I park the Subaru in front of a concrete trash can, right next to the Bentley, which—let’s face it—looks like a Chrysler, and step up on the low sidewalk and enter the glass door. The reception area buzzes with fluorescent lights. To the right three beanbags—bright primary red, yellow, and blue—surround a coffee table covered in what appear to be toys for children age three and under. A wooden train set, a stack of Mega Bloks. To the left a young, unsmiling Asian woman stands motionless behind a large polished-wood counter. A huge monitor behind her head plays a television commercial for Toler’s other business. I smile at her, but she merely looks at me steadily. She must not be the receptionist, but who else could she be? She’s standing behind a desk in the reception.
“I’m here to see Adam Toler,” I say, grinning from discomfort. When she says nothing, I grin harder, stretching my face as far as it will go.
“Name?”
“Neill Bassett.”
She turns to the monitor and touches it, pulling up a very full list of appointments for Toler. My name is nowhere to be seen.
“Maybe
he’s going to try to work me in?”
She turns back around, her eyebrows raised doubtfully. “Why don’t you have a seat?” She indicates the corner of the room with the toys and the beanbags.

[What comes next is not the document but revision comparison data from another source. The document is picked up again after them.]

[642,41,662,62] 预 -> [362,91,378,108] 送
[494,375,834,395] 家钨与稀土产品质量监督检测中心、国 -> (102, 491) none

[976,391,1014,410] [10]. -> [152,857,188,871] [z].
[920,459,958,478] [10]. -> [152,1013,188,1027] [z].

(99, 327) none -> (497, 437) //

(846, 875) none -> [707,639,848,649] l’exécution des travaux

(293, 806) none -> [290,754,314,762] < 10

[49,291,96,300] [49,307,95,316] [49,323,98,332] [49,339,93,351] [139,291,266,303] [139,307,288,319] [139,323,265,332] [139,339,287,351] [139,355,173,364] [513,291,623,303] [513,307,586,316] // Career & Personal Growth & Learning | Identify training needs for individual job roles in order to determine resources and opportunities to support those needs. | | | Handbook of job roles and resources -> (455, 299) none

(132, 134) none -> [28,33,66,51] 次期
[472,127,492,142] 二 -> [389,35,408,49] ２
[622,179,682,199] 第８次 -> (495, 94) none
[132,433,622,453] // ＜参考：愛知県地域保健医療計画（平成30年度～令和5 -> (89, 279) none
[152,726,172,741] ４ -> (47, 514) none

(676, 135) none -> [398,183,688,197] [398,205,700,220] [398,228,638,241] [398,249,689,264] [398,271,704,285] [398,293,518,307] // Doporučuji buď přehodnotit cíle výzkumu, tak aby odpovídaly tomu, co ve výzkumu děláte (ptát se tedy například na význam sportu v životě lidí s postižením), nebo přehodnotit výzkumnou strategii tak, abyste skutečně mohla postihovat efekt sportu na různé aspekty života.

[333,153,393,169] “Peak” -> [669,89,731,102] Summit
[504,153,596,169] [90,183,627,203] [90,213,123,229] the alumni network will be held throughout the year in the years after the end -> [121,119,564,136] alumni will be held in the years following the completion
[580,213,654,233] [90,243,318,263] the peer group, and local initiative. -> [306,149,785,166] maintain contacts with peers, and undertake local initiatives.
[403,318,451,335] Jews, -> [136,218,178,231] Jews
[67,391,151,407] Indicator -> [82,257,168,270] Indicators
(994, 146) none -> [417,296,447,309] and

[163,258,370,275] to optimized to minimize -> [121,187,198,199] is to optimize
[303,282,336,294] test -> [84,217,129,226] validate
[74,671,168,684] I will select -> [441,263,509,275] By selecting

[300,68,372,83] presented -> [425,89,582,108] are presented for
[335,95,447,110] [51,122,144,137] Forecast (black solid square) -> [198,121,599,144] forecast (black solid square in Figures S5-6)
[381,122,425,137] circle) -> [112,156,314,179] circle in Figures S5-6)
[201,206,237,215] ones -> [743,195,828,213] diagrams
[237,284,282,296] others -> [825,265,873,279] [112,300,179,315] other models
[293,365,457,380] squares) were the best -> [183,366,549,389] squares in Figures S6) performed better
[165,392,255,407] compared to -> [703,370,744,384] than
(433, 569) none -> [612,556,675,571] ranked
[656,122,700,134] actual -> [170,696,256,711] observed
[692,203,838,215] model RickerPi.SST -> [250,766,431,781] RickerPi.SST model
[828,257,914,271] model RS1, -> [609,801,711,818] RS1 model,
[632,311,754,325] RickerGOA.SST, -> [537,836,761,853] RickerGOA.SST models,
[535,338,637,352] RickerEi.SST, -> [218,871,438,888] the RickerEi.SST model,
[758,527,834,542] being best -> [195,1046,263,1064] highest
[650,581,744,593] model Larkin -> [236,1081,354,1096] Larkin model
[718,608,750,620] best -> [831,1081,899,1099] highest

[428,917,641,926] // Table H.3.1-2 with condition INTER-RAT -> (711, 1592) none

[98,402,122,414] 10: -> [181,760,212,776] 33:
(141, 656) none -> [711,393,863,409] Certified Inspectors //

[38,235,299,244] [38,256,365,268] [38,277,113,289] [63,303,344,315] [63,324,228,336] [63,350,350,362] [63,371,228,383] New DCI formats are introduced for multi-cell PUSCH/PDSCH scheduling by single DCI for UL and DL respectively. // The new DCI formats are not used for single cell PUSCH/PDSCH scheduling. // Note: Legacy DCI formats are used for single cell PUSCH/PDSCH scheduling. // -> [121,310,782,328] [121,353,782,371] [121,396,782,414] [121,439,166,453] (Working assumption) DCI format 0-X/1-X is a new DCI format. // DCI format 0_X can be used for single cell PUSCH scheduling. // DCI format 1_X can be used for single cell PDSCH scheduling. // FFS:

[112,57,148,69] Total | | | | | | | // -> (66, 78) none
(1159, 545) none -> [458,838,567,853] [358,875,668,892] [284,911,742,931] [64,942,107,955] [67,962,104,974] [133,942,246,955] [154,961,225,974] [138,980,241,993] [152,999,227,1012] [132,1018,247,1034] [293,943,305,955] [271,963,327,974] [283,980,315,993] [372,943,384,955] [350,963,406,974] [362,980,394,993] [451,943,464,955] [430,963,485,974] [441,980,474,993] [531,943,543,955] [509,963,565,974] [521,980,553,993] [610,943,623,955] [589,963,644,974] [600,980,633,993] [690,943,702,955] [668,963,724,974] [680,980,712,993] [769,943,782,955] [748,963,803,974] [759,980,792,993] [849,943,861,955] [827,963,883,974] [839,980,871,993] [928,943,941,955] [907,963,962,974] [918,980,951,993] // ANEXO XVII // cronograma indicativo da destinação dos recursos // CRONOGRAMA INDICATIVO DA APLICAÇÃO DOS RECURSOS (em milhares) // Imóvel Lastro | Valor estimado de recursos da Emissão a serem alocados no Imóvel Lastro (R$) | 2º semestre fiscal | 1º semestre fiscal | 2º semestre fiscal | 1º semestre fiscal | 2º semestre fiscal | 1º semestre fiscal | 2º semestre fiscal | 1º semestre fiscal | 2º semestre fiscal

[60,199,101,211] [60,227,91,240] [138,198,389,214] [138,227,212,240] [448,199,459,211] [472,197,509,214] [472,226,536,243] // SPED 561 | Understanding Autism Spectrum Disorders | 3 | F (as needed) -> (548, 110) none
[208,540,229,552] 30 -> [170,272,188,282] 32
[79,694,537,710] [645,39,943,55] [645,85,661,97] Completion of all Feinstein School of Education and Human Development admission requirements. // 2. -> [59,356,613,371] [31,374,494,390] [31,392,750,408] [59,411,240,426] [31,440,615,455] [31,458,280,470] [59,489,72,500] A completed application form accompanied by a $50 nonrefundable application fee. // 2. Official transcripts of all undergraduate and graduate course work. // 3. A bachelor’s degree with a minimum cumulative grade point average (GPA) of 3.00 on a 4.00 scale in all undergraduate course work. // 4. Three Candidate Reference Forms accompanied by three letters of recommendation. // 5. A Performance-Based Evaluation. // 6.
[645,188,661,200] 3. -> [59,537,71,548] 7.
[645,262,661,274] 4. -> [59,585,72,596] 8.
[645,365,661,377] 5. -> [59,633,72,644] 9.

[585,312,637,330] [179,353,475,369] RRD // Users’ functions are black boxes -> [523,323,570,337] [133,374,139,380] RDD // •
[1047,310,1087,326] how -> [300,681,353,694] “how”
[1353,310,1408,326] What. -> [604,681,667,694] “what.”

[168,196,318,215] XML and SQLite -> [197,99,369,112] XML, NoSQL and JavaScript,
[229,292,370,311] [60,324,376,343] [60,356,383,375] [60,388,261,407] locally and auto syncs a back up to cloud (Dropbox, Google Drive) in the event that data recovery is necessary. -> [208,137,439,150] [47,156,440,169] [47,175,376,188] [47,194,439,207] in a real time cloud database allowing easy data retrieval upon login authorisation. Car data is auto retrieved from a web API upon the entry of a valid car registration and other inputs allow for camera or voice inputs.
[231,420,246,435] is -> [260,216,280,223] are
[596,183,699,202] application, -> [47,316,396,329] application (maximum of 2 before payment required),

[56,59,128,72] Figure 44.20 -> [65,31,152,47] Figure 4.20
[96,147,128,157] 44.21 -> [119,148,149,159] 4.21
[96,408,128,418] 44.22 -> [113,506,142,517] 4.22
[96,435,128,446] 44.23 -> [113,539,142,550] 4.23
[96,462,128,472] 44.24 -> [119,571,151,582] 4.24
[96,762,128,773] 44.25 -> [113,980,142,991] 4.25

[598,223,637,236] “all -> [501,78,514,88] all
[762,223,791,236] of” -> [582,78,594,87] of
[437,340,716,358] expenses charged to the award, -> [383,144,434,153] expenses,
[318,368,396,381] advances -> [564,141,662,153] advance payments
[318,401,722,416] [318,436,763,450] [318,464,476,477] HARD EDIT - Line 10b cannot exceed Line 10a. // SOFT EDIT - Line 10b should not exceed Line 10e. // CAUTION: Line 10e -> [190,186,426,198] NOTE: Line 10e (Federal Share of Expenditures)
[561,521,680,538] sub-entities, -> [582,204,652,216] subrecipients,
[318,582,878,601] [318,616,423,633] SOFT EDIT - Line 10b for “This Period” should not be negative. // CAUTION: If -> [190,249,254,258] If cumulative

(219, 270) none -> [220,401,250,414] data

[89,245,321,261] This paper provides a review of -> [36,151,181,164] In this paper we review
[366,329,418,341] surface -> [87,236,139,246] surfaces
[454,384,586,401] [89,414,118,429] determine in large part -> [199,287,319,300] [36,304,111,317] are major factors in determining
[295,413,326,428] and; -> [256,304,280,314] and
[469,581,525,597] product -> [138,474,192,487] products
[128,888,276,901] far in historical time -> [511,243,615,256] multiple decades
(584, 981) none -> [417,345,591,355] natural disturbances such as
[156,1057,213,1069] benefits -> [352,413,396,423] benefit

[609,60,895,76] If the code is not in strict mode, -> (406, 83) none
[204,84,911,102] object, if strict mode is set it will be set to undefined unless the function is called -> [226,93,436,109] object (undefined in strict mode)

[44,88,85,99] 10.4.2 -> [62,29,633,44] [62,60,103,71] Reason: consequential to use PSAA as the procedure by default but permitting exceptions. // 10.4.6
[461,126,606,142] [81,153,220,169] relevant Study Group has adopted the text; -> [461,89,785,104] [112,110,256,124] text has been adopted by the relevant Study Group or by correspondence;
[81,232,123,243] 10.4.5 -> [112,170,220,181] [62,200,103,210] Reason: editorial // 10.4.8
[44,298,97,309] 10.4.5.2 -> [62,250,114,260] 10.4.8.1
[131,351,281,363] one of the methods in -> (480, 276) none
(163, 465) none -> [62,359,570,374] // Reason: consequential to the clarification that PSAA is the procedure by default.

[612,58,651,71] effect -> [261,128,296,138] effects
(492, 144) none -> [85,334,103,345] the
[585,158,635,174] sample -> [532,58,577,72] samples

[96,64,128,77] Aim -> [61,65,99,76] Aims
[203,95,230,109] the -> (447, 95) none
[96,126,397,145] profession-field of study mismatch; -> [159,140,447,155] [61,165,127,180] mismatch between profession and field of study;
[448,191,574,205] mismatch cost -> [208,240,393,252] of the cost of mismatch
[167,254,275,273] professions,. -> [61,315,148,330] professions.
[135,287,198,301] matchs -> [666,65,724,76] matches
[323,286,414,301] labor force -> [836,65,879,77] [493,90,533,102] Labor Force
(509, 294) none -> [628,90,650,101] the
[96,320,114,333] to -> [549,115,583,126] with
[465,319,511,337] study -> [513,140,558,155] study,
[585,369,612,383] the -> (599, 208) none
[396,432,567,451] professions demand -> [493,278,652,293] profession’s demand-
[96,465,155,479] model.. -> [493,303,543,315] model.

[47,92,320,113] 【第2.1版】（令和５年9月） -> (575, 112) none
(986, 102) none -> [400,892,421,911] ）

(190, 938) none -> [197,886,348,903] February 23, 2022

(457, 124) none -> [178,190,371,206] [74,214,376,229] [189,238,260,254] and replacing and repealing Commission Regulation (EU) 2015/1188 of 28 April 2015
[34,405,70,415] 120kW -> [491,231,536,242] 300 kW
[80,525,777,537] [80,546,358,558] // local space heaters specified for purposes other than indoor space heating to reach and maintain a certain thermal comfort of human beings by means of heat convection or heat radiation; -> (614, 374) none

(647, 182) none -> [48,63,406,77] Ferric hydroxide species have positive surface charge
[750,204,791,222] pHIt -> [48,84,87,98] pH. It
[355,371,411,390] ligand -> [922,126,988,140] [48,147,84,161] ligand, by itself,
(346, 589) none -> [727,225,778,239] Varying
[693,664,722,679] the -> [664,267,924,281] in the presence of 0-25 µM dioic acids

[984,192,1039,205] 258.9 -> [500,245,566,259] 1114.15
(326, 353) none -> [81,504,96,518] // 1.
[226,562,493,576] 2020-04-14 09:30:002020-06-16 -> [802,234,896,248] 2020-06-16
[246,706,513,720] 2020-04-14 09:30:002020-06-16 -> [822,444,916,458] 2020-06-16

“Do you have chairs?” I ask, but she’s exited through a door into the depths of the building, leaving me alone.
I walk over to the coffee table and pick up a plastic hammer. I don’t want to sit in a beanbag—it feels debasing in advance. Legs splayed out, arms stuck to the vinyl. But I’m tired, and besides what do I care about debasement? I’d bark like a dog—chase a stick!—to get Dr. Bassett talking again.
“Where is he?” Toler’s voice comes from a back office. I try to scramble up from the beanbag, but it’s a difficult process. I have to first sit on the floor and get my legs under me, then hold on to the coffee table to get into a squatting position, as if the toys have somehow sent me back to my toddler days. It’s at this stage that Toler strides in, hand held in front of him. I’m ready to correct him on my name, but he says, “Welcome, Neill.” He looks like he’s been on some radical diet since I last saw him. He’s dropped another ten pounds easy. His skin is yellowed and drooping, his jowly face loose as a hound’s. But he doesn’t seem to have lost any of his evil buoyancy. “Tea? Bubbly water?” he asks. “We even have wine, and I didn’t make it in my bathtub.” He sweeps an arm in the direction of his receptionist. “Grace, get this man what he wants.”
He leads me through the door he just came out of, down a dimly lit hall to his office, which isn’t as showy as I would have guessed for a Bentley owner. I think he’s tried to communicate minimalism, humility. Or maybe something more ineffable—communicating that he’s not trying to communicate anything. But the red leather chair I sit in has a nice Italian feel of needless luxury, and there’s a grouping of black-and-white photos on the wall—not too organized, not too disorganized—that imply a designer’s touch. His desk is arranged as if for a photo shoot—a pad of paper, two black pens side by side, and a closed brushed aluminum laptop. If it weren’t for the three Ionic Breezes in the corners and a Tiger Woods bobblehead (an homage to Livorno?), I wouldn’t be sure this room was anything more than a theater set.